Slow response to famine cost lives in East Africa
Thousands of people in East Africa died needlessly because the international community failed to respond to early warnings of famine, Oxfam and Save the Children warned in London yesterday.
The British organisations said in a report, titled “A Dangerous Delay”, that a “culture of risk aversion” among aid agencies and national governments caused a six-month delay in taking action.
Oxfam chief executive Barbara Stocking said poor families in East Africa, mainly in Somalia, were still “bearing the brunt” of the failure to mount an effective response to the food crisis.
“We all bear responsibility for this dangerous delay that cost lives in East Africa and need to learn the lessons of the late response,” Stocking said.
“We know that acting early saves lives but collective risk aversion meant aid agencies were reluctant to spend money until they were certain there was a crisis.”
The report quoted British government figures as saying that between 50,000 and 100,000 people died in the East Africa food crisis, more than half of them children under five.
A US government estimate said more than 29,000 children under the age of five died from May to July 2011.

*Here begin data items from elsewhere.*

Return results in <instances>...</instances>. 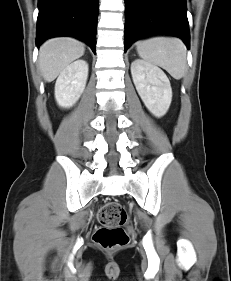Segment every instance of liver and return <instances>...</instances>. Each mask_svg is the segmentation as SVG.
Returning <instances> with one entry per match:
<instances>
[{
  "label": "liver",
  "mask_w": 231,
  "mask_h": 281,
  "mask_svg": "<svg viewBox=\"0 0 231 281\" xmlns=\"http://www.w3.org/2000/svg\"><path fill=\"white\" fill-rule=\"evenodd\" d=\"M84 52V44L73 38L60 37L47 40L39 50V68L45 81H53Z\"/></svg>",
  "instance_id": "obj_1"
}]
</instances>
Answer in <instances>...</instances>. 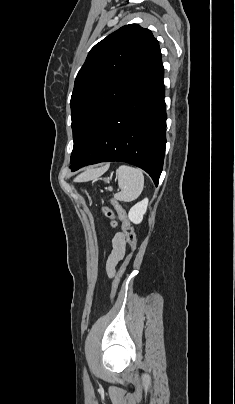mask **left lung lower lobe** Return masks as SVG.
Here are the masks:
<instances>
[{"mask_svg": "<svg viewBox=\"0 0 235 404\" xmlns=\"http://www.w3.org/2000/svg\"><path fill=\"white\" fill-rule=\"evenodd\" d=\"M164 68L161 63L111 114L70 168L123 161L145 170L157 186L166 146Z\"/></svg>", "mask_w": 235, "mask_h": 404, "instance_id": "1", "label": "left lung lower lobe"}]
</instances>
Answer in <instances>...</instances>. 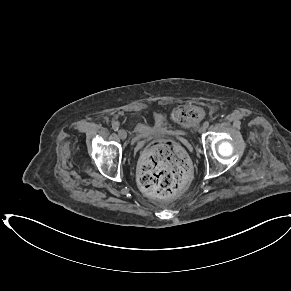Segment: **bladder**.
<instances>
[{"label": "bladder", "mask_w": 291, "mask_h": 291, "mask_svg": "<svg viewBox=\"0 0 291 291\" xmlns=\"http://www.w3.org/2000/svg\"><path fill=\"white\" fill-rule=\"evenodd\" d=\"M167 131H169V127L161 114L156 115L151 124L137 126L135 129V133L140 137L161 134Z\"/></svg>", "instance_id": "31cf9c89"}]
</instances>
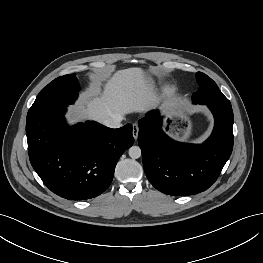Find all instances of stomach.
<instances>
[{
    "label": "stomach",
    "mask_w": 263,
    "mask_h": 263,
    "mask_svg": "<svg viewBox=\"0 0 263 263\" xmlns=\"http://www.w3.org/2000/svg\"><path fill=\"white\" fill-rule=\"evenodd\" d=\"M180 117H181V116H180ZM176 130H177V131L175 132L176 135H179V134L182 132L185 136H188L190 128H188V129H186V130H181L180 128H177Z\"/></svg>",
    "instance_id": "0dacf381"
}]
</instances>
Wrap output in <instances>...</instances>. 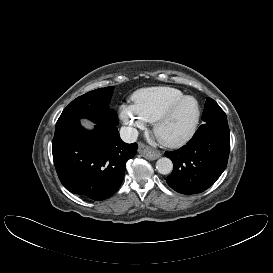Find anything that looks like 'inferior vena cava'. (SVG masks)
<instances>
[{
    "mask_svg": "<svg viewBox=\"0 0 273 273\" xmlns=\"http://www.w3.org/2000/svg\"><path fill=\"white\" fill-rule=\"evenodd\" d=\"M139 133L133 127L123 126L120 129L121 139L126 143H133L137 140Z\"/></svg>",
    "mask_w": 273,
    "mask_h": 273,
    "instance_id": "inferior-vena-cava-1",
    "label": "inferior vena cava"
}]
</instances>
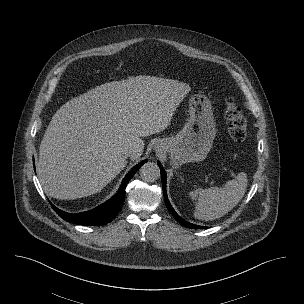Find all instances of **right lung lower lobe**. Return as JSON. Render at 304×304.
Masks as SVG:
<instances>
[{
	"label": "right lung lower lobe",
	"mask_w": 304,
	"mask_h": 304,
	"mask_svg": "<svg viewBox=\"0 0 304 304\" xmlns=\"http://www.w3.org/2000/svg\"><path fill=\"white\" fill-rule=\"evenodd\" d=\"M147 160L140 162L138 165L134 166L125 178L122 181V184L118 190V192L111 199L107 200L100 206L81 213H67L64 212L55 206L52 207L55 212L63 218L65 221L79 224V225H90V226H100L111 222L120 209L123 206L125 200V188L129 180L134 176V174L138 171V169L145 163Z\"/></svg>",
	"instance_id": "1"
}]
</instances>
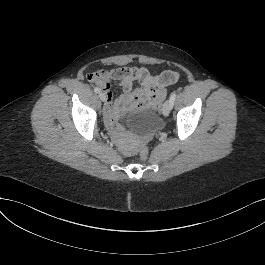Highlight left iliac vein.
Listing matches in <instances>:
<instances>
[{"label": "left iliac vein", "instance_id": "obj_1", "mask_svg": "<svg viewBox=\"0 0 265 265\" xmlns=\"http://www.w3.org/2000/svg\"><path fill=\"white\" fill-rule=\"evenodd\" d=\"M170 111H171V104L170 101L168 100L163 105L162 113L166 117L169 115Z\"/></svg>", "mask_w": 265, "mask_h": 265}]
</instances>
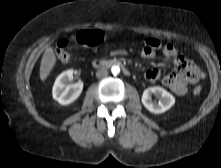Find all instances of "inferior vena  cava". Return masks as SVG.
<instances>
[{
  "instance_id": "602c4592",
  "label": "inferior vena cava",
  "mask_w": 221,
  "mask_h": 168,
  "mask_svg": "<svg viewBox=\"0 0 221 168\" xmlns=\"http://www.w3.org/2000/svg\"><path fill=\"white\" fill-rule=\"evenodd\" d=\"M108 76V71L106 69H99L97 72H96V77L97 78H105Z\"/></svg>"
}]
</instances>
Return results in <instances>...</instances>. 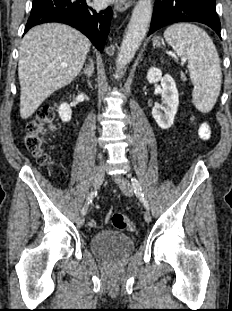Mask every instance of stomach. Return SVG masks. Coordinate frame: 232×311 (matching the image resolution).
<instances>
[{
    "label": "stomach",
    "instance_id": "1",
    "mask_svg": "<svg viewBox=\"0 0 232 311\" xmlns=\"http://www.w3.org/2000/svg\"><path fill=\"white\" fill-rule=\"evenodd\" d=\"M161 43H163V40H162L160 37H155V38L153 39V45H154V46H160Z\"/></svg>",
    "mask_w": 232,
    "mask_h": 311
}]
</instances>
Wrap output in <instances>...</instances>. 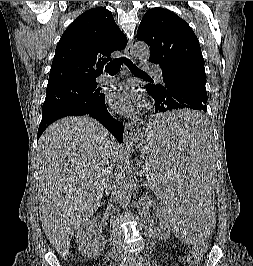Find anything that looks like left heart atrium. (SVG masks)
I'll return each mask as SVG.
<instances>
[{
    "mask_svg": "<svg viewBox=\"0 0 253 266\" xmlns=\"http://www.w3.org/2000/svg\"><path fill=\"white\" fill-rule=\"evenodd\" d=\"M108 101L116 111L125 115L138 113L144 105L142 94L132 83L114 86L108 94Z\"/></svg>",
    "mask_w": 253,
    "mask_h": 266,
    "instance_id": "obj_1",
    "label": "left heart atrium"
}]
</instances>
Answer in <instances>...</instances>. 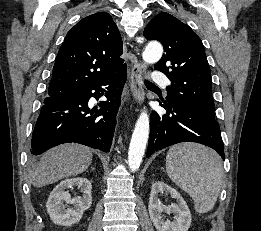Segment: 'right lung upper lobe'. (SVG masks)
Here are the masks:
<instances>
[{
  "mask_svg": "<svg viewBox=\"0 0 261 231\" xmlns=\"http://www.w3.org/2000/svg\"><path fill=\"white\" fill-rule=\"evenodd\" d=\"M122 40L112 17L98 12L67 33L53 67L48 95L66 98L124 69Z\"/></svg>",
  "mask_w": 261,
  "mask_h": 231,
  "instance_id": "cb5924a9",
  "label": "right lung upper lobe"
}]
</instances>
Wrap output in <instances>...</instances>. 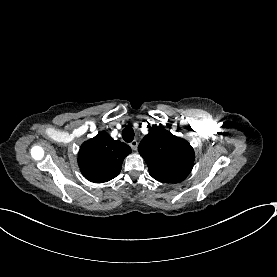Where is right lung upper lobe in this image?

The report by the two aid organisations said early warning systems forecast a crisis in the region as early as August 2010 but a full-scale response was not launched until nearly a year later in July 2011.
But many donors “wanted proof of a humanitarian catastrophe” before acting, it said.
Save the Children chief executive Justin Forsyth said the suffering of thousands of youngsters could have been avoided with “more money when it really mattered”.
“We can no longer allow this grotesque situation to continue, where the world knows an emergency is coming but ignores it until confronted with TV pictures of desperately malnourished children,” he added.